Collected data
.....

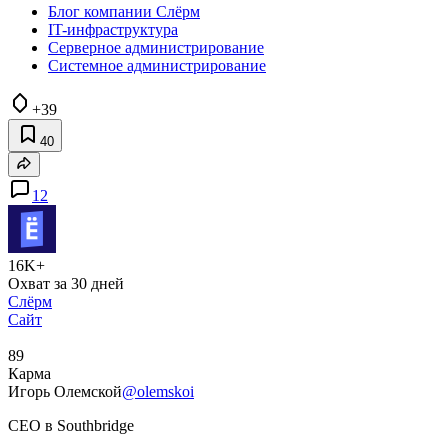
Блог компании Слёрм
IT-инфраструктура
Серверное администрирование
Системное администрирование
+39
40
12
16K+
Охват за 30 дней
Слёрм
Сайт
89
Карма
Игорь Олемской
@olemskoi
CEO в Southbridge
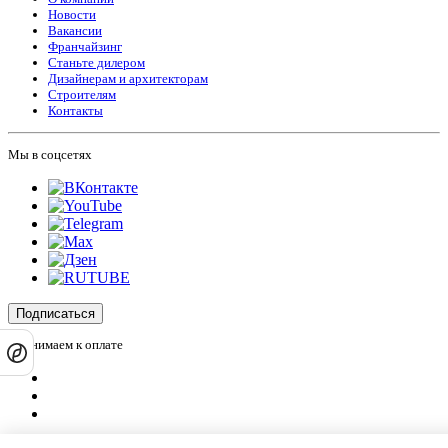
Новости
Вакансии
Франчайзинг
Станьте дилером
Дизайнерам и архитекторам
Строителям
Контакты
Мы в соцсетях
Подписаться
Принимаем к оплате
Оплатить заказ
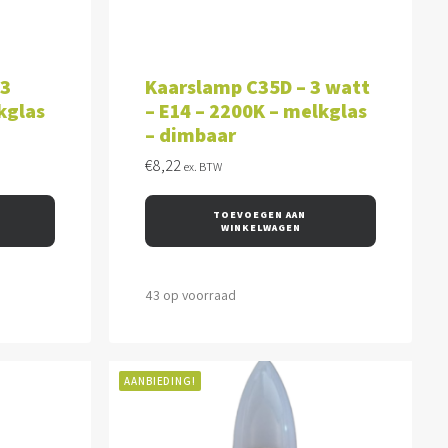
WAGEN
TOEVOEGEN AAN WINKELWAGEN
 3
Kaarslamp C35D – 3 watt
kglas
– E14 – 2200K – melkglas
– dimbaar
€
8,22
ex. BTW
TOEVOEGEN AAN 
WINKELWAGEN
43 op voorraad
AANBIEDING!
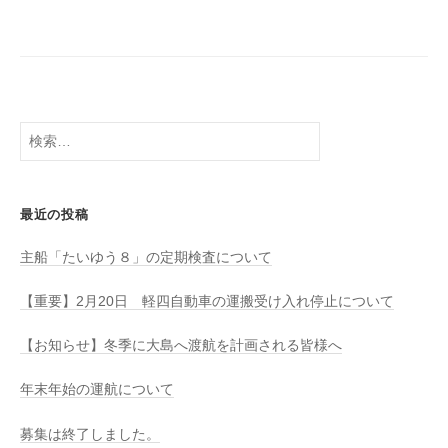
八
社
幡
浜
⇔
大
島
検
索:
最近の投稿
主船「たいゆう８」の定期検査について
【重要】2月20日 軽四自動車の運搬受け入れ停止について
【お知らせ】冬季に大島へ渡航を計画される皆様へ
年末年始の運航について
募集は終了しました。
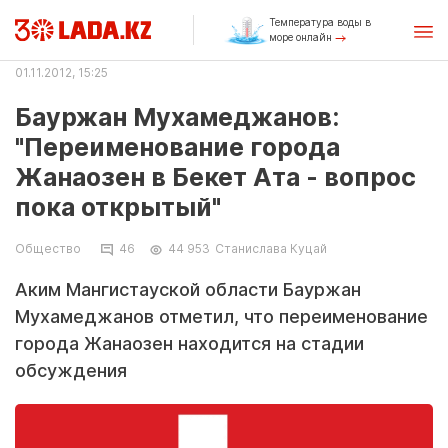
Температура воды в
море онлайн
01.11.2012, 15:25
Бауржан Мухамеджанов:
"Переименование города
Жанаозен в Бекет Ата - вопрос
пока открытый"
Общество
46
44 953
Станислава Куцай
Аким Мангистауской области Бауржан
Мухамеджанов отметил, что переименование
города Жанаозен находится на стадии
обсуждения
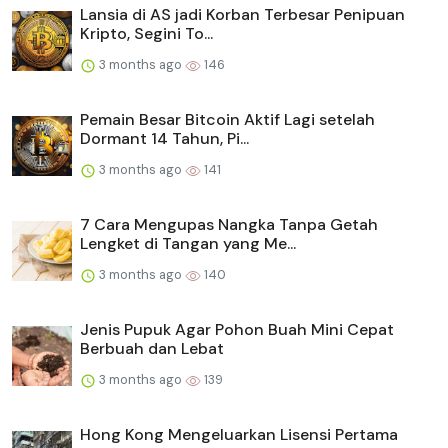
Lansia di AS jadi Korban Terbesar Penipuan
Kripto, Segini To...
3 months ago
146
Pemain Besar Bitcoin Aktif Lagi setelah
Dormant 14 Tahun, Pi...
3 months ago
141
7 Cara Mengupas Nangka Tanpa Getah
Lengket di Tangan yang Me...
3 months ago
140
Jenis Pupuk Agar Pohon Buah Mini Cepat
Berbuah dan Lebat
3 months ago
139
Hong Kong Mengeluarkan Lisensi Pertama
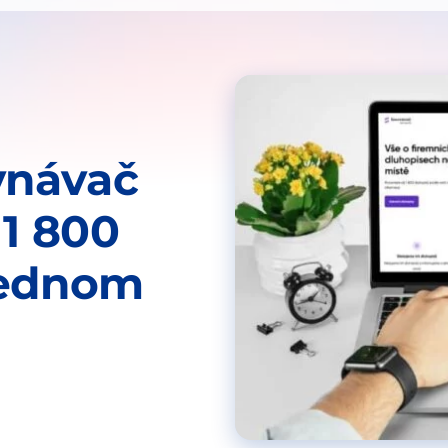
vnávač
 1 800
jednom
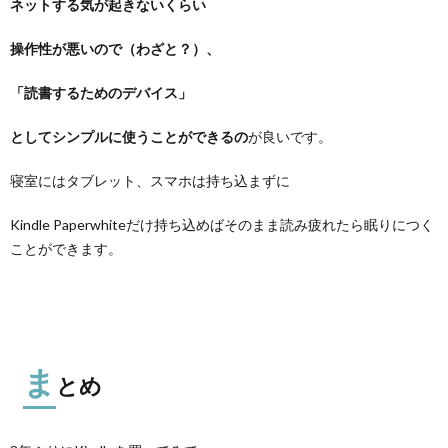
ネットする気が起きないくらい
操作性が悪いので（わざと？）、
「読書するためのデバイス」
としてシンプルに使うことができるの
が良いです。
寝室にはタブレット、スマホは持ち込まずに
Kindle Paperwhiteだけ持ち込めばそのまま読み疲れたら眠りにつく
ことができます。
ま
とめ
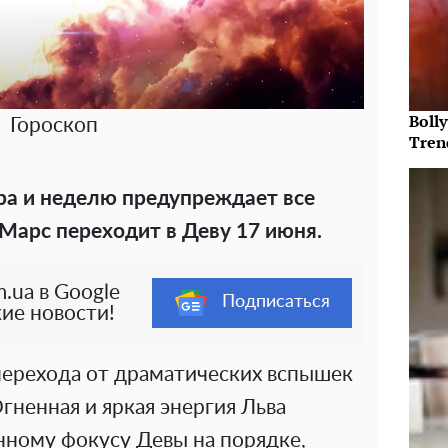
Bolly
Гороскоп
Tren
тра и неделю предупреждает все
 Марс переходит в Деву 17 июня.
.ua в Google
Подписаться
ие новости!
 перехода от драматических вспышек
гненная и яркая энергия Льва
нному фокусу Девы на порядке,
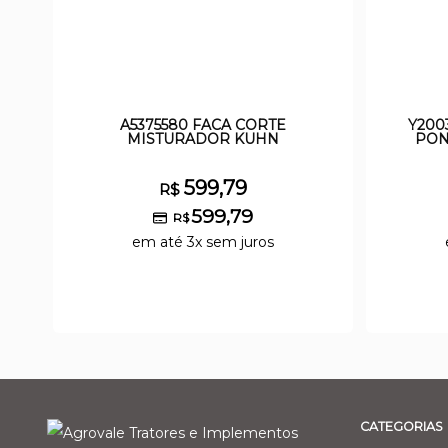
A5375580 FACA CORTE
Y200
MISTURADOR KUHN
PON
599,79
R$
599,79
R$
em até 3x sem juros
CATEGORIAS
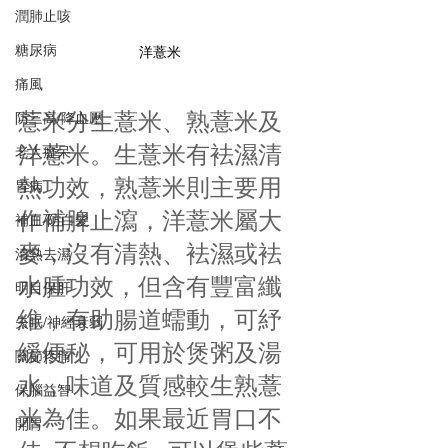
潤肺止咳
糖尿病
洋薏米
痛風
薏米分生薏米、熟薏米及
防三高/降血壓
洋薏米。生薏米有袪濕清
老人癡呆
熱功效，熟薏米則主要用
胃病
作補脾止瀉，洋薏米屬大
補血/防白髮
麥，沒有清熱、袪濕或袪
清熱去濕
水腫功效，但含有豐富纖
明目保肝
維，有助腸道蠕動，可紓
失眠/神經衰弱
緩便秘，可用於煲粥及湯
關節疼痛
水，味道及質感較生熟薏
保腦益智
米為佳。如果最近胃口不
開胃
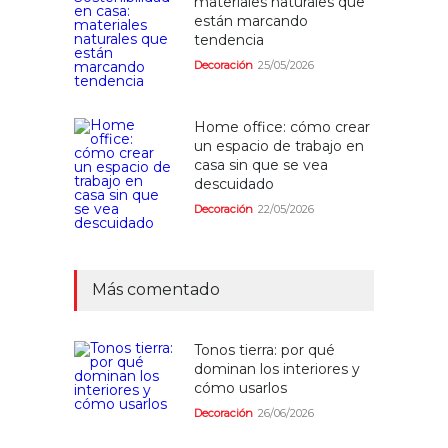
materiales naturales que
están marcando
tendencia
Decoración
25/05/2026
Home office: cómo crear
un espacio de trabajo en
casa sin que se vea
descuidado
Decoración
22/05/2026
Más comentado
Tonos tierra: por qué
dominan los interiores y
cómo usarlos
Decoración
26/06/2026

.....

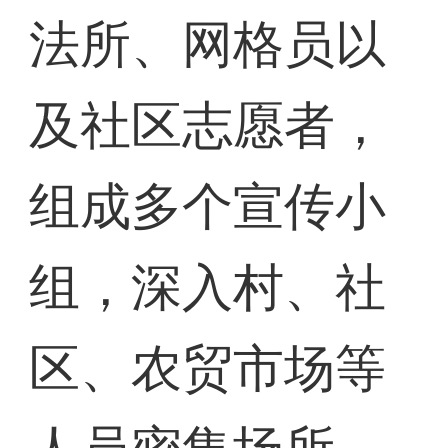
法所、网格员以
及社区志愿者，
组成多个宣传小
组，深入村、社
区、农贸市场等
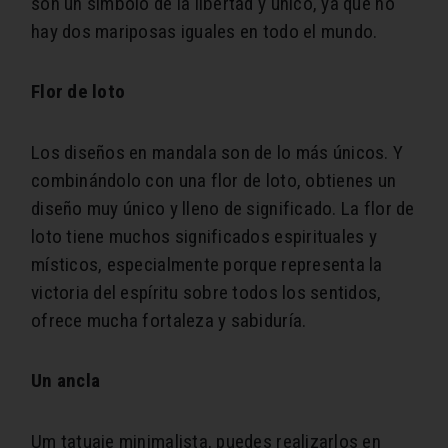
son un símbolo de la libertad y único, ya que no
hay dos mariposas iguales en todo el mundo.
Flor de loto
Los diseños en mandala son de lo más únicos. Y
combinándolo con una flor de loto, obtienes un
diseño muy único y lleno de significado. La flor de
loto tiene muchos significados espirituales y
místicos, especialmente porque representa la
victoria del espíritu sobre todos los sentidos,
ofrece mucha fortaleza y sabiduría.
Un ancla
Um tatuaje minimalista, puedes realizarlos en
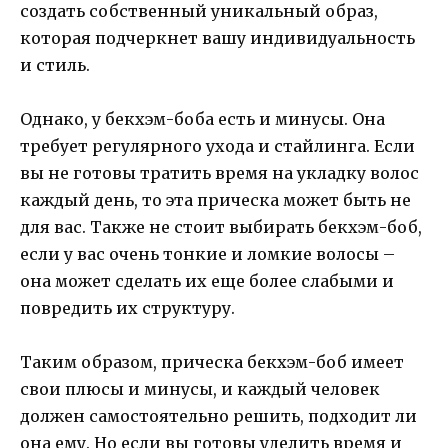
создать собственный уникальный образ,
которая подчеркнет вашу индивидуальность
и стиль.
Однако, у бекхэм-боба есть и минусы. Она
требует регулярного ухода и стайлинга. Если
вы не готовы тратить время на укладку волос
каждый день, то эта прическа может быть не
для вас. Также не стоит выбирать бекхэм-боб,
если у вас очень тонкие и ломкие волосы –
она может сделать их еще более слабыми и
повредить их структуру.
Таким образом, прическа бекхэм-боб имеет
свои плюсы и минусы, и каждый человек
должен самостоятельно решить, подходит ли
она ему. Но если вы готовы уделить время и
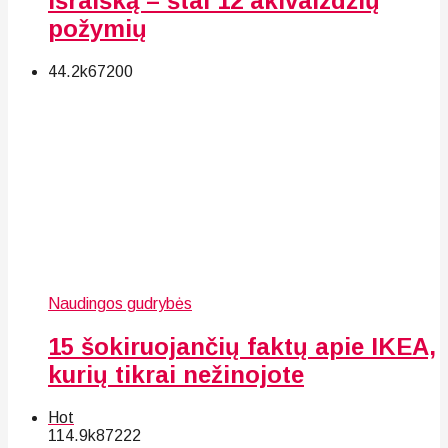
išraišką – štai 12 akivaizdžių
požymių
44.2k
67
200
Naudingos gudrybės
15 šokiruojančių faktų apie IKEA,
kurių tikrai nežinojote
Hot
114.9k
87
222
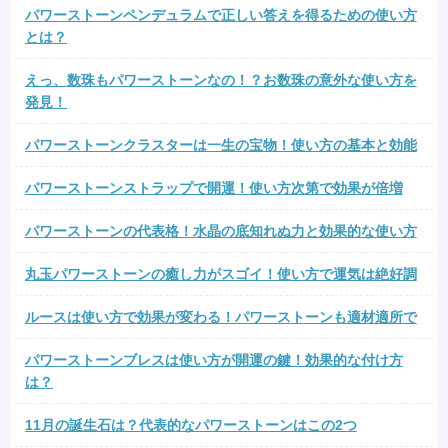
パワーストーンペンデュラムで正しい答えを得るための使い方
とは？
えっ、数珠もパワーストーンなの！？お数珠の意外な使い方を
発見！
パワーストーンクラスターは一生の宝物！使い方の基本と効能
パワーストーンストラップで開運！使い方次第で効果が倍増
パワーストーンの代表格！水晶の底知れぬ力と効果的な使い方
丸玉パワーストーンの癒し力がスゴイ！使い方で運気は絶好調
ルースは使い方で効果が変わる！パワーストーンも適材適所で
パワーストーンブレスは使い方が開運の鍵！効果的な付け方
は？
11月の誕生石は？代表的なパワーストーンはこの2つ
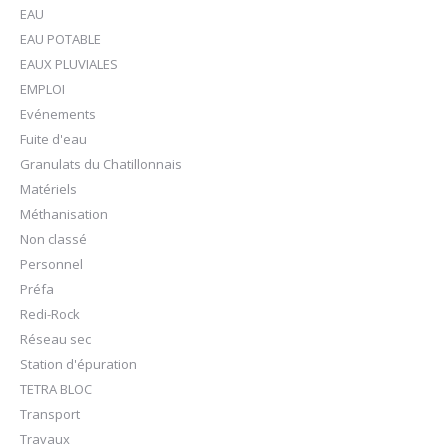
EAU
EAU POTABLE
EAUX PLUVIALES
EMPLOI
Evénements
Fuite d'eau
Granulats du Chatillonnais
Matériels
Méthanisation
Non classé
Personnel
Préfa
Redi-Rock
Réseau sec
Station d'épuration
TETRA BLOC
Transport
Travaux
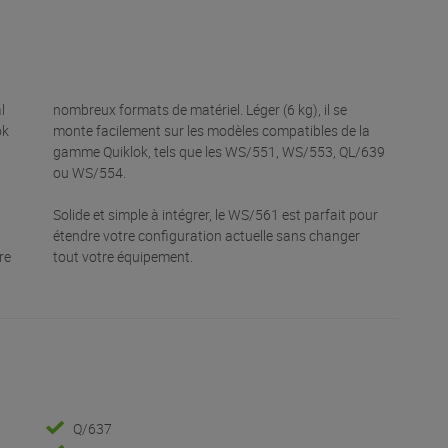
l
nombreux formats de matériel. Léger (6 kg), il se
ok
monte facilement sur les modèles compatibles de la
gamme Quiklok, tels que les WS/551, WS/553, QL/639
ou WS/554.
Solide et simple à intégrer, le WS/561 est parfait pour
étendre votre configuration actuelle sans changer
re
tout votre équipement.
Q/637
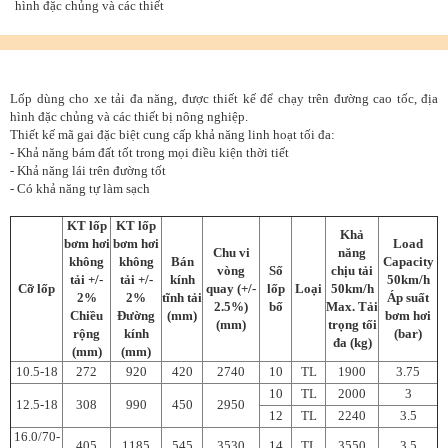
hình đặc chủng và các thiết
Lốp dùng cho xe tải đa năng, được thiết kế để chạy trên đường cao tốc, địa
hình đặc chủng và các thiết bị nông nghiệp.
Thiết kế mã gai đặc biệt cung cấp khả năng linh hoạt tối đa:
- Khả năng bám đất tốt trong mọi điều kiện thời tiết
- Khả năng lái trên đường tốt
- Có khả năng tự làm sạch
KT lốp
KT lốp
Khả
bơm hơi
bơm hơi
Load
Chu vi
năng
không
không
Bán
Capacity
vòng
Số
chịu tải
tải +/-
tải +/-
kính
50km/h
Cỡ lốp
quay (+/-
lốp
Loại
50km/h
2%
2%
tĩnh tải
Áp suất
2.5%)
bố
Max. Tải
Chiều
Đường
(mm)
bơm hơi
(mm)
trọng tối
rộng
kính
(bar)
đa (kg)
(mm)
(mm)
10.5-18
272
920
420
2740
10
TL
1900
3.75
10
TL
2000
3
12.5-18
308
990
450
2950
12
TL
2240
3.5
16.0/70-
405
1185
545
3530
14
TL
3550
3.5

.....

Pick out every line in the entries above that contains the word "chủng".

hình đặc chủng và các thiết
hình đặc chủng và các thiết bị nông nghiệp.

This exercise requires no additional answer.